> _Given entries_

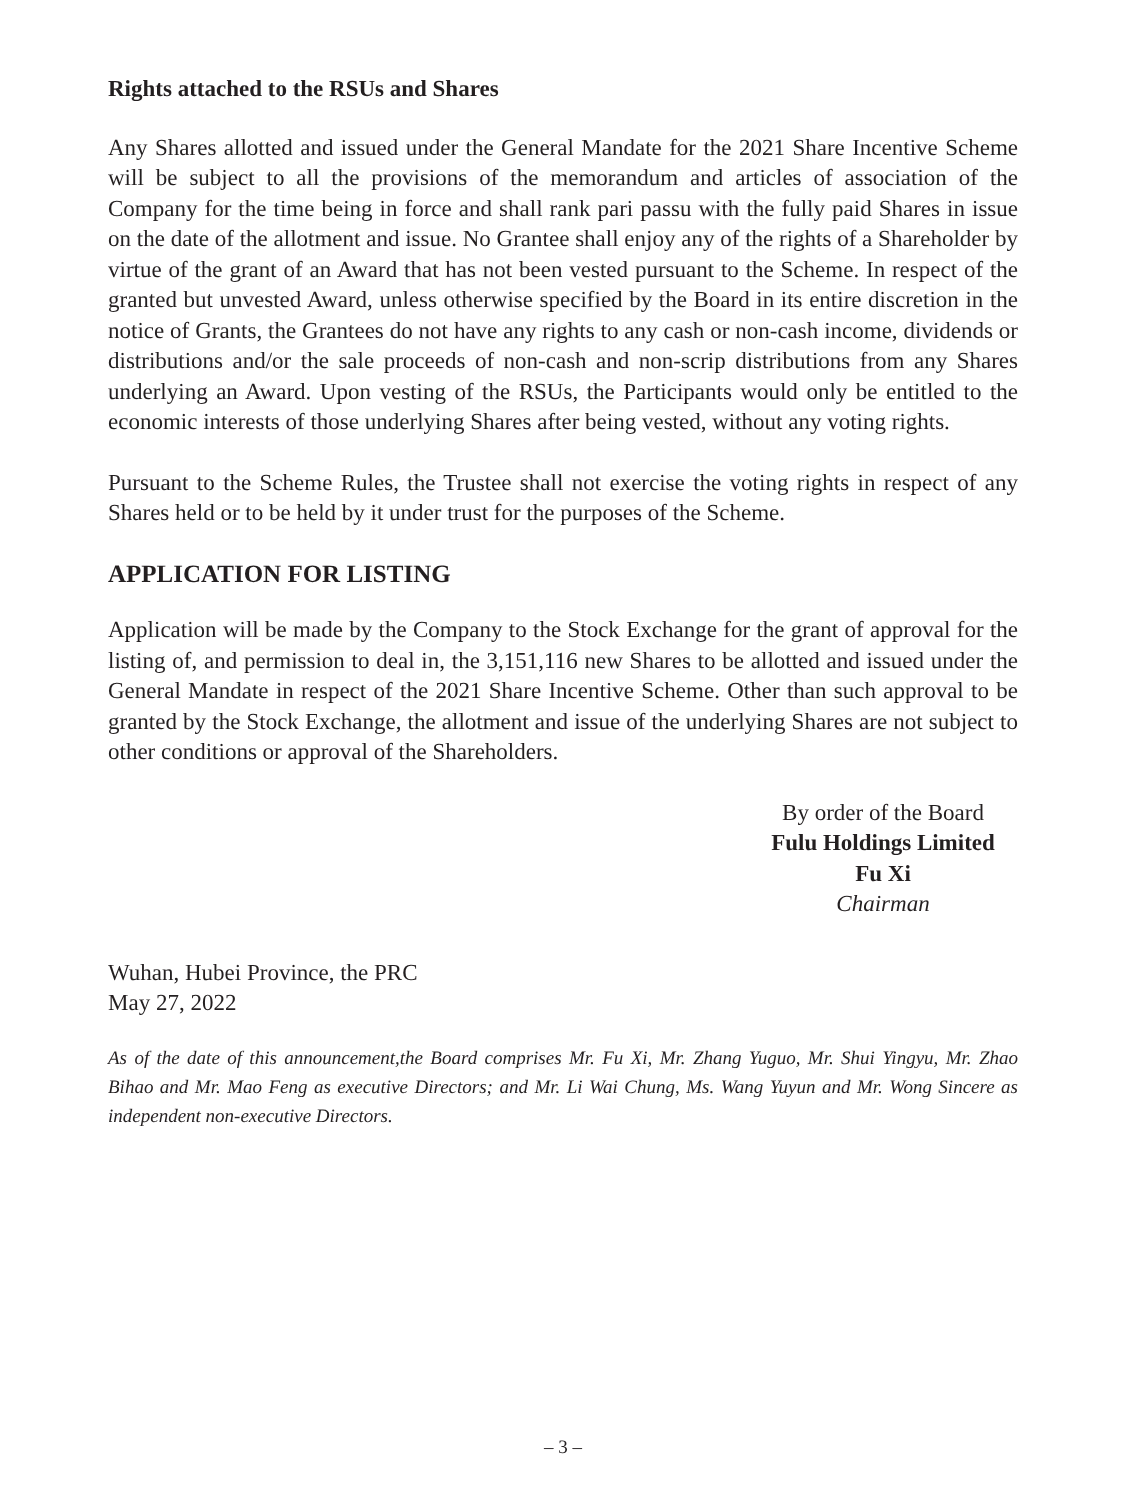Rights attached to the RSUs and Shares
Any Shares allotted and issued under the General Mandate for the 2021 Share Incentive Scheme will be subject to all the provisions of the memorandum and articles of association of the Company for the time being in force and shall rank pari passu with the fully paid Shares in issue on the date of the allotment and issue. No Grantee shall enjoy any of the rights of a Shareholder by virtue of the grant of an Award that has not been vested pursuant to the Scheme. In respect of the granted but unvested Award, unless otherwise specified by the Board in its entire discretion in the notice of Grants, the Grantees do not have any rights to any cash or non-cash income, dividends or distributions and/or the sale proceeds of non-cash and non-scrip distributions from any Shares underlying an Award. Upon vesting of the RSUs, the Participants would only be entitled to the economic interests of those underlying Shares after being vested, without any voting rights.
Pursuant to the Scheme Rules, the Trustee shall not exercise the voting rights in respect of any Shares held or to be held by it under trust for the purposes of the Scheme.
APPLICATION FOR LISTING
Application will be made by the Company to the Stock Exchange for the grant of approval for the listing of, and permission to deal in, the 3,151,116 new Shares to be allotted and issued under the General Mandate in respect of the 2021 Share Incentive Scheme. Other than such approval to be granted by the Stock Exchange, the allotment and issue of the underlying Shares are not subject to other conditions or approval of the Shareholders.
By order of the Board
Fulu Holdings Limited
Fu Xi
Chairman
Wuhan, Hubei Province, the PRC
May 27, 2022
As of the date of this announcement,the Board comprises Mr. Fu Xi, Mr. Zhang Yuguo, Mr. Shui Yingyu, Mr. Zhao Bihao and Mr. Mao Feng as executive Directors; and Mr. Li Wai Chung, Ms. Wang Yuyun and Mr. Wong Sincere as independent non-executive Directors.
– 3 –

> _What you are asked to do_
Each line of the data that holds "Incentive" should be copied.

> _Result of the task_
Any Shares allotted and issued under the General Mandate for the 2021 Share Incentive Scheme will be subject to all the provisions of the memorandum and articles of association of the Company for the time being in force and shall rank pari passu with the fully paid Shares in issue on the date of the allotment and issue. No Grantee shall enjoy any of the rights of a Shareholder by virtue of the grant of an Award that has not been vested pursuant to the Scheme. In respect of the granted but unvested Award, unless otherwise specified by the Board in its entire discretion in the notice of Grants, the Grantees do not have any rights to any cash or non-cash income, dividends or distributions and/or the sale proceeds of non-cash and non-scrip distributions from any Shares underlying an Award. Upon vesting of the RSUs, the Participants would only be entitled to the economic interests of those underlying Shares after being vested, without any voting rights.
Application will be made by the Company to the Stock Exchange for the grant of approval for the listing of, and permission to deal in, the 3,151,116 new Shares to be allotted and issued under the General Mandate in respect of the 2021 Share Incentive Scheme. Other than such approval to be granted by the Stock Exchange, the allotment and issue of the underlying Shares are not subject to other conditions or approval of the Shareholders.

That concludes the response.